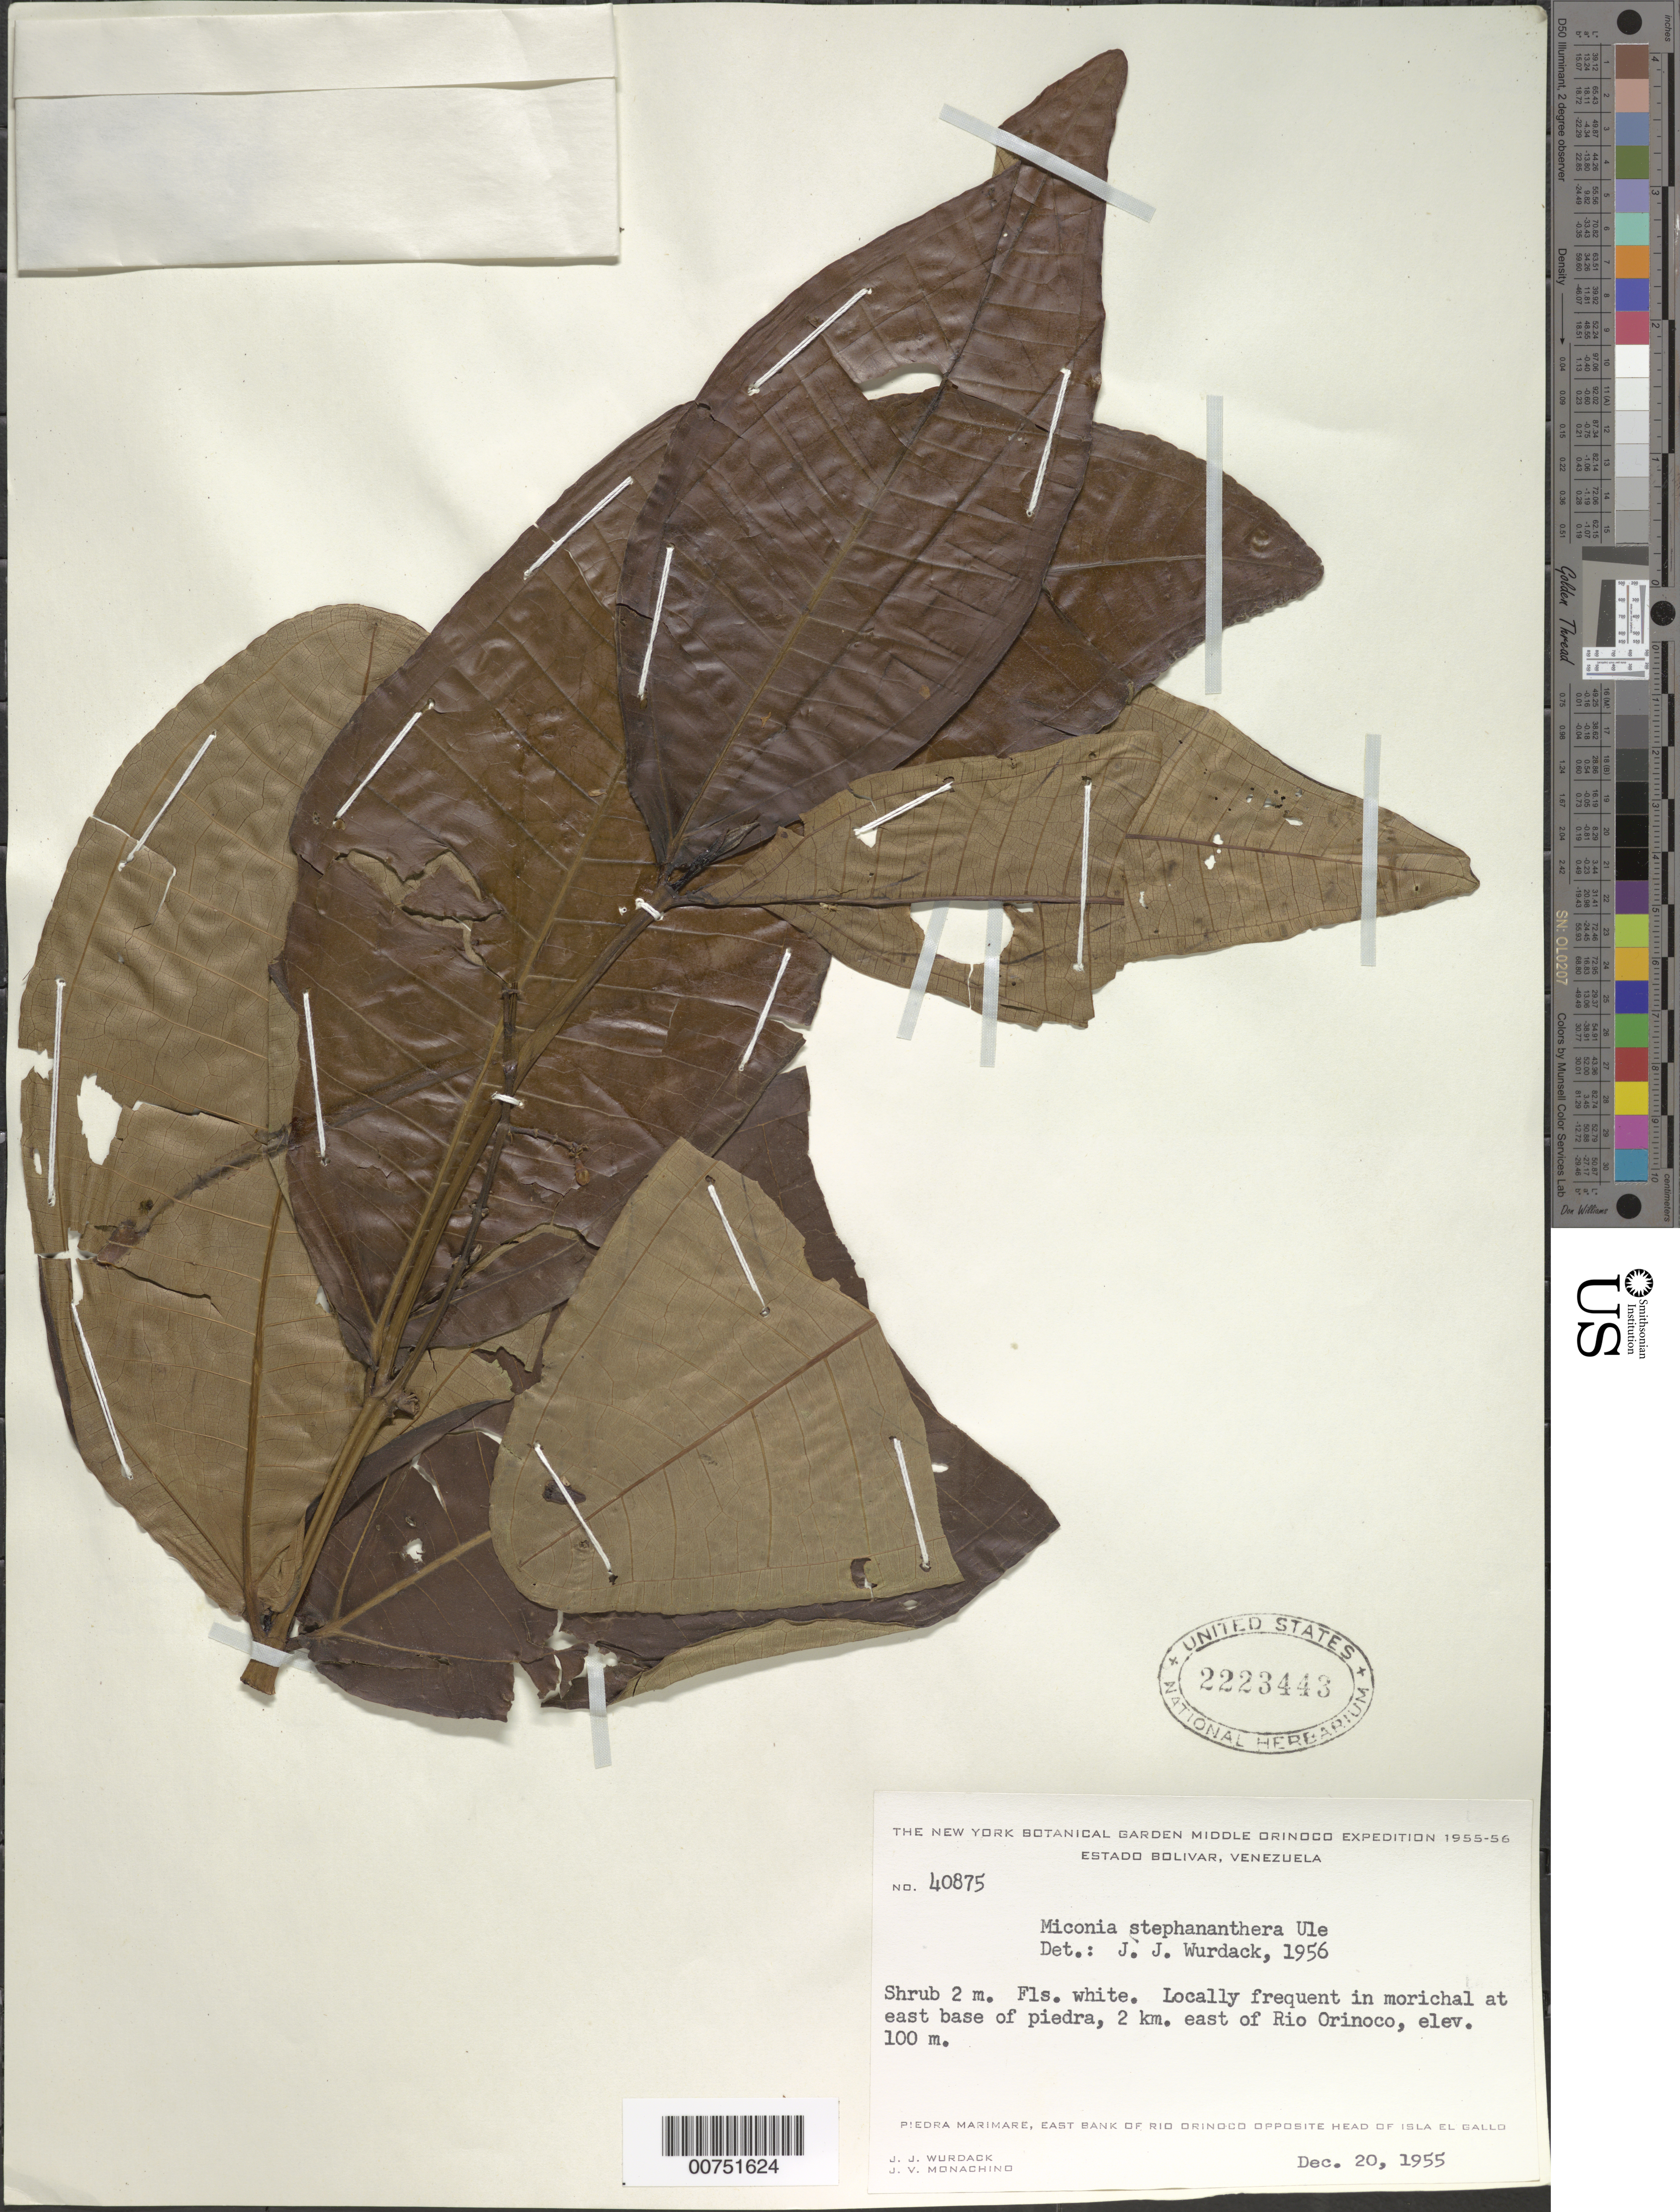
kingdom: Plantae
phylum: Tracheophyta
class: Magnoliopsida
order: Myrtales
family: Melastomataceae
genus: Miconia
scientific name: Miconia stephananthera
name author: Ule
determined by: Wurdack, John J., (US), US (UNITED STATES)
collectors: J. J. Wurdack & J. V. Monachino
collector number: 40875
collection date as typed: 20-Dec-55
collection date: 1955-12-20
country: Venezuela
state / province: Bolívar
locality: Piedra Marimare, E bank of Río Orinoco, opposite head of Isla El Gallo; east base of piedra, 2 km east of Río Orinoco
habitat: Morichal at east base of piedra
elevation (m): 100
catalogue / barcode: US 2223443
···
(Short problem): Find every line above that contains the word "collection" and copy each of those lines in full. Matching is case-sensitive.

(Task output):
collection date as typed: 20-Dec-55
collection date: 1955-12-20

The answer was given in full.